Consumidores estão mais conscientes e preocupados com a origem da matéria-prima, pegada ecológica, reciclabilidade e produtos mais sustentáveis no geral. Isso tem sido um driver importante para as empresas migrarem suas estratégias e buscarem novos bioprodutos/biomateriais, acessar novos mercados e se diferenciar frente aos concorrentes. Uma ampla comunicação sobre o valor agregado dos bioprodutos será importante nesse processo.

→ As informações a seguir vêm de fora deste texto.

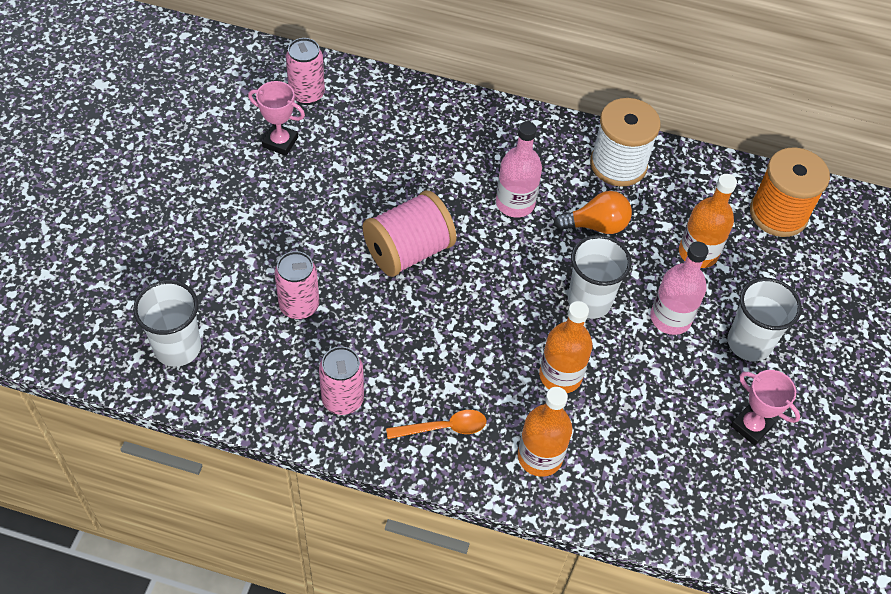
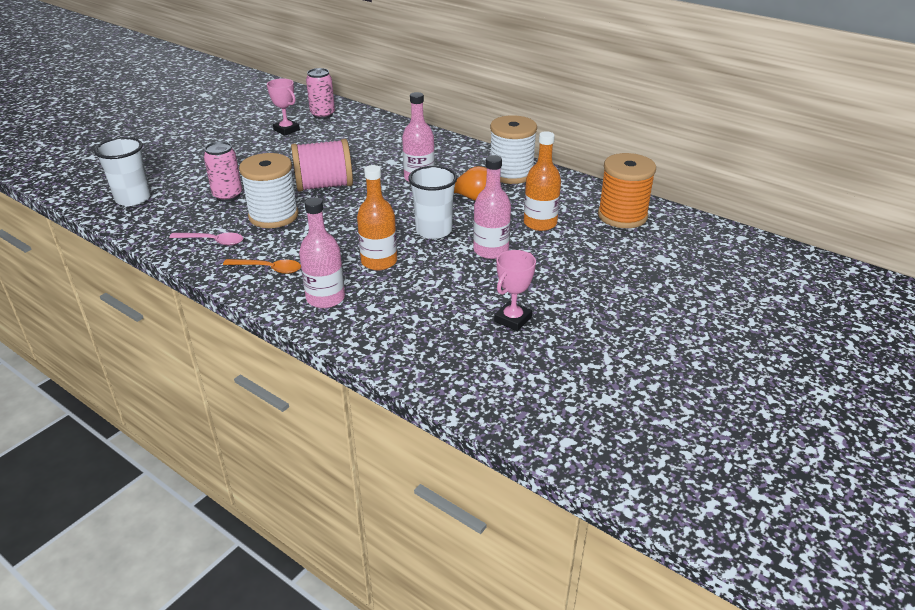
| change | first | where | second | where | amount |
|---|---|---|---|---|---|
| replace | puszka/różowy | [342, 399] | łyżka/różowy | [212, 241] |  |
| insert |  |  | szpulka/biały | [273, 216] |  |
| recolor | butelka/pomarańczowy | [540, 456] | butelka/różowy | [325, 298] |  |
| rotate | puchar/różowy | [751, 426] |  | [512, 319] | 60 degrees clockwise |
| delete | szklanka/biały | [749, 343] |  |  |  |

Para concretizar o potencial dos bioprodutos é necessário conhecer a diversidade de espécies. Apesar de toda a riqueza e diversidade da Amazônia, apenas 10% das pesquisas em biodiversidade no Brasil estão nessa região. Desde 2014, em média, uma espécie nova foi descoberta a cada dois dias. Embora existam infinitas possibilidades de novas descobertas, Ainda é um desafio conseguir recursos financeiros para o apoio de pesquisas. Um importante ator que pode impulsionar essa pauta é a FAO, que está preparando um plano estratégico de bioeconomia a ser lançado em 2022.


Outros pontos de destaque do pilar de bioprodutos foi a vida útil dos produtos, ciclo de vida e reciclabilidade química/mecânica. Reciclagem é um componente-chave, precisamos transformar a produção linear em algo que considere o aproveitamento de todos os resíduos das diferentes fases de produção até o produto final. A tecnologia foi novamente apontada como uma importante ferramenta no processode da reciclagem para a produção de novos produtos.

Pilar 4 - Olhando para o futuro


Importante a definição conceitual de bioeconomia, pois a partir dai que serão desenhadas as futuras políticas públicas e os programas. Os princípios que regem o conceito de bioeconomia precisam ser definidos incluindo processos e produtos sustentáveis desde a produção até a parte social. Para isso, é preciso trazer todos os interessados para o discurso e não deixar ninguém de fora, incluindo aqueles que pensam diferente.


A bioeconomia tem que diminuir as desigualdades sociais. Não tem desenvolvimento sem a redução de desigualdades. As políticas públicas precisam acolher os novos modelos que estão sebdo desenhados dentro da bioeconomia. A bioeconomia deve obrigatoriamente ser socialmente justa e ambientalmente amigável, melhorando as condições de vida e bem estar daqueles que estão ao redor.

Ainda é um desafio equilibrar escala e conservação da biodiversidade, mas alguns pontos chaves precisam ser considerados como: Objetivo de Desenvolvimento Sustentável 8, dignidade do trabalho e gênero; conectar centros de pesquisa e universidades para otimização de tempo e recursos nas pesquisas; fortalecer o ambiente de inovação. Ampliar a diversidade de produtos e incluir a reciclagem na cadeia de valor; ter um mapa bem definido de todas as externalidade positivas e negativas geradas; e saber como administrá-las. Três tipos de bioeconomia foram mencionadas:


• Bioeconomia da sócio-biodiversidade: aquela que inclui as comunidades dentro de áreas protegidas, demarcadas ou não. Necessário um conjunto de salvaguardas e ações muito específicas para esses povos.
• Bioeconomia de base florestal: aquela que utiliza matéria-prima que vem das florestas, passando pelas plantas medicinais, do sertão até a borracha. Há um grande desafio, pois existe uma enorme assimetria de informação, na Amazônia, principalmente, e sem dados fidedignos o processo de construção dessa bioeconomia se torna mais complexo.
• Bioeconomia de commodities: com grande tecnologia e diversos potenciais. Mas precisa de atenção para ser o mais sustentável possível.